**Excerpt to read**
------------------------------------------------------------------------
Lobato started school at the age of five and had completed primary school by the very early age of nine. At an early stage she had expressed a desire to become a doctor, and this was reinforced by her mother’s death, when she decided that she wanted to specialize in obstetrics. In 1884 her father moved the family to Rio de Janeiro state so that she and one of her brothers, Antônio, could attend the faculty of medicine at the Federal University of Rio de Janeiro. There were two other female students, Ermelinda Lopes de Vasconcelos and Antonieta César Dias. Their ability to gain admission to the university had been made possible by an imperial decree passed in 1879 that prohibited discrimination against women in higher education.

Her studies were interrupted at the end of the first year by a conflict between students, including her brother, and the institution's rector. The cause of the episode, which resulted in physical aggression and heated discussions between those involved, was a reform that made it possible to move exams forward, among other changes that some students considered harmful. In order to protect his children against retaliation for what had happened, her father took his family to Salvador do Bahia, where she enrolled at the school of medicine at the Federal University of Bahia, from where she graduated at the age of 21, having completed a six-year course in three years. Ironically, this was made possible by taking advantage of the rule that had caused the conflict between her brother and the Federal University of Rio de Janeiro. With a thesis on the caesarean section, she became the first woman to graduate in medicine in Brazil.

==Career==
Upon graduating, Lobato returned to Rio Grande do Sul with her father. She began to work as a doctor in private practice, with a mostly female clientele. In 1889 she married Antônio Maria Amaro de Freitas, who she had known before she left for university, and their daughter was born a year later. They then moved to Porto Alegre and she began to receive patients of all social classes in her home. In 1910 she resumed her studies, spending five months in Buenos Aires, Argentina to learn about new developments in medicine. On returning to Brazil, she continued to work for both rich and poor in Capivari do Sul, Rio Pardo and surrounding areas in Rio Grande do Sul. She decided to retire in 1925, after her daughter’s marriage. The equipment used in her former clinic was donated to the Santa Casa de Misericordia Hospital in Porto Alegre.
------------------------------------------------------------------------
**Information**
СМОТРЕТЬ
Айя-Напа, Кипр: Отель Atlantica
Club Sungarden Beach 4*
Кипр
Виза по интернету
------------------------------------------------------------------------
**Your objective**
According to the excerpt about Lobato, what was the subject of her thesis? The lines have nothing to do with the excerpt.

**Answer below**
The caesarean section.